There are at least three oviposition strategies in tachinids parasitoids of Mimallonidae: indirect oviposition with ovoviviparous species that lay incubated membranous eggs with well-developed first instar larvae on the host’s path (e.g., in Archytas and Chrysotachina Brauer and Bergenstamm) (Allen 1926; Nunez and Couri 2002); direct oviposition with oviparous species that lay incubated membranous eggs directly on the host’s cuticle (e.g., in Lespesia Robineau-Desvoidy) (Etchegaray and Nishida 1975; Cardoza et al. 1997); and indirect oviposition with oviparous species that lay incubated microtype eggs on the leaves of the host plant, which are subsequently ingested by the host (e.g., in Belvosia Robineau-Desvoidy, Houghia Coquillett and Hyphantrophaga Townsend) (Aldrich 1928; Fleming et al. 2014, 2019). The oviposition strategy of Sphaerina species remains unknown (Wood 1985).

St Laurent et al. (2017) raised an interesting question regarding the possibility of having tachinids specialized on lepidopteran hosts that show concealed feeding habits, such as Mimallonidae. When studying the trophic dynamics of a tropical tachinid-caterpillar community, Stireman et al. (2017) observed that concealed feeding caterpillars experienced fewer attacks from tachinids in comparison to more exposed hosts. However, tachinids that were reared from concealed feeding caterpillars were more likely to exhibit indirect oviposition strategies. The records described in the host catalog above confirm this pattern, as most Tachinidae species that parasitize Mimallonidae show indirect oviposition strategies as well.

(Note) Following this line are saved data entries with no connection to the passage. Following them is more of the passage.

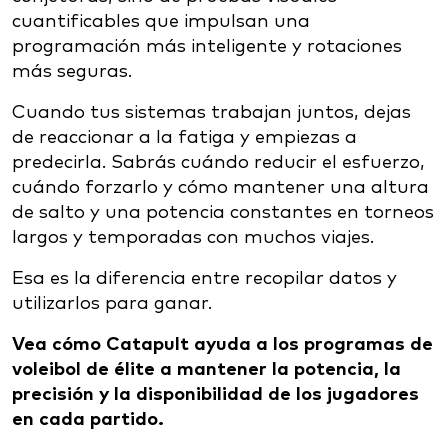
cuantificables que impulsan una
programación más inteligente y rotaciones
más seguras.
Cuando tus sistemas trabajan juntos, dejas
de reaccionar a la fatiga y empiezas a
predecirla. Sabrás cuándo reducir el esfuerzo,
cuándo forzarlo y cómo mantener una altura
de salto y una potencia constantes en torneos
largos y temporadas con muchos viajes.
Esa es la diferencia entre recopilar datos y
utilizarlos para ganar.
Vea cómo Catapult ayuda a los programas de
voleibol de élite a mantener la potencia, la
precisión y la disponibilidad de los jugadores
en cada partido.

However, it is not possible to trace any species or genus exclusively adapted to exploit only mimallonid hosts. Archytas species are also parasitoids of several species in the families Erebidae, Geometridae, Lasiocampidae, Megalopygidae, Noctuidae, Notodontidae, and Psychidae (Guimarães 1977; Arnaud 1978). Belvosia species have been frequently reared from Saturniidae, but also attack species of Erebidae, Hesperiidae, Limacodidae, Megalopygidae, Noctuidae, Notodontidae, Nymphalidae, and Sphingidae (Guimarães 1977; Arnaud 1978; Silva et al. 2023). Chrysotachina species also attack Hesperiidae (O’Hara 2002). Houghia species have been frequently reared from Hesperiidae, but also attack species of Dalceridae, Elachistidae, Erebidae, Geometridae, Noctuidae, Notodontidae, Nymphalidae, Riodinidae, Saturniidae, and Sphingidae (Guimarães 1977; Fleming et al. 2014). Hyphantrophaga species have been reared from at least 29 families of Lepidoptera (Arnaud 1978; Fleming et al. 2019). Lespesia species also parasitize a wide range of hosts including the orders Coleoptera, Lepidoptera and Hymenoptera (Guimarães 1977; Arnaud 1978; Ordaz-Silva et al. 2013). Lastly, Sphaerina species have been reared mostly from Crambidae and Hesperiidae, but also from Notodontidae (Wood and Zumbado 2010).

Such host diversity within each genus, particularly among those that include species employing indirect oviposition strategies, aligns with hypotheses proposing that most tachinids may not necessarily be generalists but can instead have broad host ranges (Eggleton and Gaston 1992; Stireman et al. 2017). However, recent efforts relying on molecular markers to delimit species and clarify tachinid-host associations have suggested that the apparent host diversity within Tachinidae species may be misleading, due to the existence of numerous cryptic species (Smith et al. 2007; Fleming et al. 2014, 2019).

Conclusions

Archytas araujoi is the first species of the genus recorded in Mimallonidae. The distribution of both species, A. araujoi and P. concolor, was extended to the northern part of the Amazon rainforest, and the immature stages of P. concolor were recorded here for the first time. Although parasitism records in Mimallonidae by tachinids are scarce, mimallonid moths are attacked by at least eleven species of Tachinidae, most of them exhibiting indirect oviposition strategies that are suitable to exploit concealed feeding hosts.